Peer reviewed studies show that people with chronic sleep deficits suffer considerably in their ability to maintain attention and concentration and they make significantly more errors on even simple tasks. I have provided SSA with a summary of some major studies documenting the effects of such sleep deficits. Chronic partial sleep deprivation can also reduce physical stamina, pace of work, memory, and other abilities important to maintaining a full-time work schedule. Policy guidance should advise adjudicators of the evidence-based association between trauma and stressor related disorders and chronic sleep deficit, and that it is associated with diminished function in the categories mentioned above. Guidance would assist adjudicators in properly considering such issues when the evidence establishes chronic partial sleep deprivation due to medically determinable impairments.
b. Structuring daily activities to avoid stressors and triggers
SSA has issued some guidance on how people with mental illness sometimes structure their daily lives to avoid stressors that might exacerbate symptoms and specific triggers that might bring on particular symptoms. I would urge additional guidance to adjudicators on how that would apply in claims involving post-traumatic impairments.
This can be particularly difficult for adjudicators because some people with post-traumatic impairments may function well in a highly structured environment that could not be reproduced in a competitive work situation without substantial disability accommodations. Without guidance, some adjudicators may overlook the highly structured environment and only see that the person is functioning well. Once that occurs, erroneous findings are likely to result at multiple stages of the sequential evaluation process.
People with post-traumatic impairments often structure their activities to carefully avoid specific things that remind them of their trauma. Those things can be very particular (a color, being in a room with the door closed, being in a car, etc.). If they are unable to avoid them then debilitating symptoms like flashbacks, panic episodes and behavioral extremes can result. In our experience handling these cases we find that some adjudicators fail to understand that such cases require a highly individualized analysis to accurately determine a claimant’s residual functional capacity. Questions that adjudicators should consider include:
-What kind of structured environment (if any) would this person require in order to avoid debilitating symptoms?
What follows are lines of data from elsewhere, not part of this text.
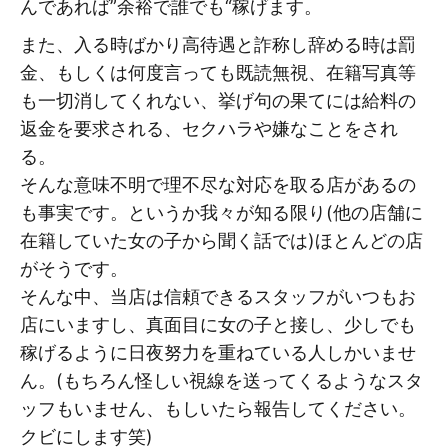
んであれば”余裕で誰でも“稼げます。
また、入る時ばかり高待遇と詐称し辞める時は罰
金、もしくは何度言っても既読無視、在籍写真等
も一切消してくれない、挙げ句の果てには給料の
返金を要求される、セクハラや嫌なことをされ
る。
そんな意味不明で理不尽な対応を取る店があるの
も事実です。というか我々が知る限り(他の店舗に
在籍していた女の子から聞く話では)ほとんどの店
がそうです。
そんな中、当店は信頼できるスタッフがいつもお
店にいますし、真面目に女の子と接し、少しでも
稼げるように日夜努力を重ねている人しかいませ
ん。(もちろん怪しい視線を送ってくるようなスタ
ッフもいません、もしいたら報告してください。
クビにします笑)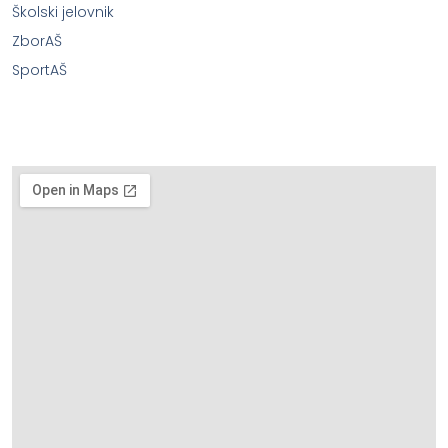
Školski jelovnik
ZborAŠ
SportAŠ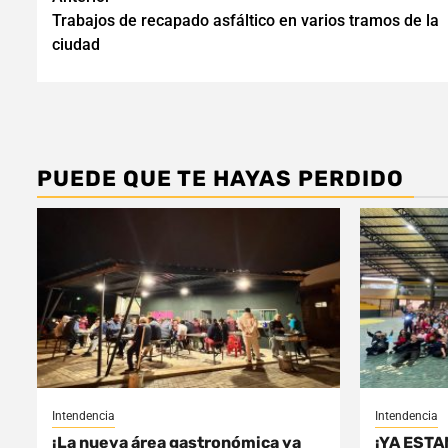
Navegación
Trabajos de recapado asfáltico en varios tramos de la
de
ciudad
entradas
PUEDE QUE TE HAYAS PERDIDO
Intendencia
Intendencia
¡La nueva área gastronómica ya
¡YA ESTA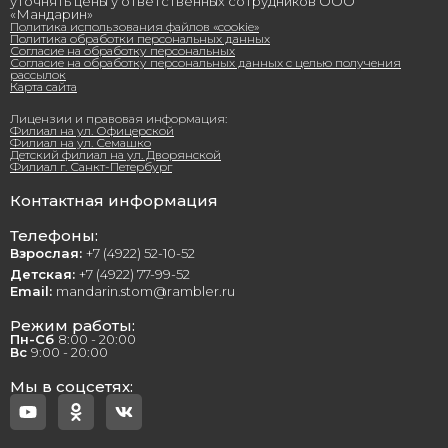
уточнять цены у ответственных сотрудников ООО
«Мандарин»
Политика использования файлов «cookie»
Политика обработки персональных данных
Согласие на обработку персональных
Согласие на обработку персональных данных с целью получения
рассылок
Карта сайта
Лицензии и правовая информация:
Филиал на ул. Офицерской
Филиал на ул. Семашко
Детский филиал на ул. Дворянской
Филиал г. Санкт-Петербург
Контактная информация
Телефоны:
Взрослая:
+7 (4922) 52-10-52
Детская:
+7 (4922) 77-99-52
Email:
mandarin.stom@rambler.ru
Режим работы:
Пн-Сб
8:00 - 20:00
Вс
9:00 - 20:00
Мы в соцсетях: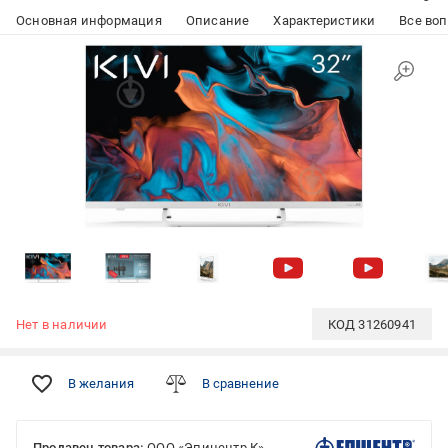
Основная информация
Описание
Характеристики
Все воп
Нет в наличии
КОД
31260941
В желания
В сравнение
Продавец товара:
ООО «Эпицентр К»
-What specific things would trigger severe symptoms, or exacerbate existing symptoms in this case?
Residual functional capacity findings should incorporate the answers to those questions. One common problem we see is that adjudicators try to mold what should be very particular individualized limitations into broad, ill-defined categories that do a poor job of depicting the claimant’s actual abilities and limitations.
For example, consider a person with a post-traumatic impairment who would immediately experience debilitating panic and/or flashback if left in a room alone with another person, or in a room with all the doors closed. Any residual functional capacity determination that does not incorporate that specific information fails to accurately depict the reality of the claimant’s abilities and limitations. What we find in such cases is that some adjudicators try to mold that kind of information into categories like “only occasional contact with co-workers” and a “low-stress work environment” which are overly broad and vague, and which do not accurately depict the claimant’s abilities and limitations. It would be more accurate to acknowledge that such a claimant could not be in a room alone with another person, or in a room with closed doors, without experiencing extreme mental limitations in attention and concentration, etc.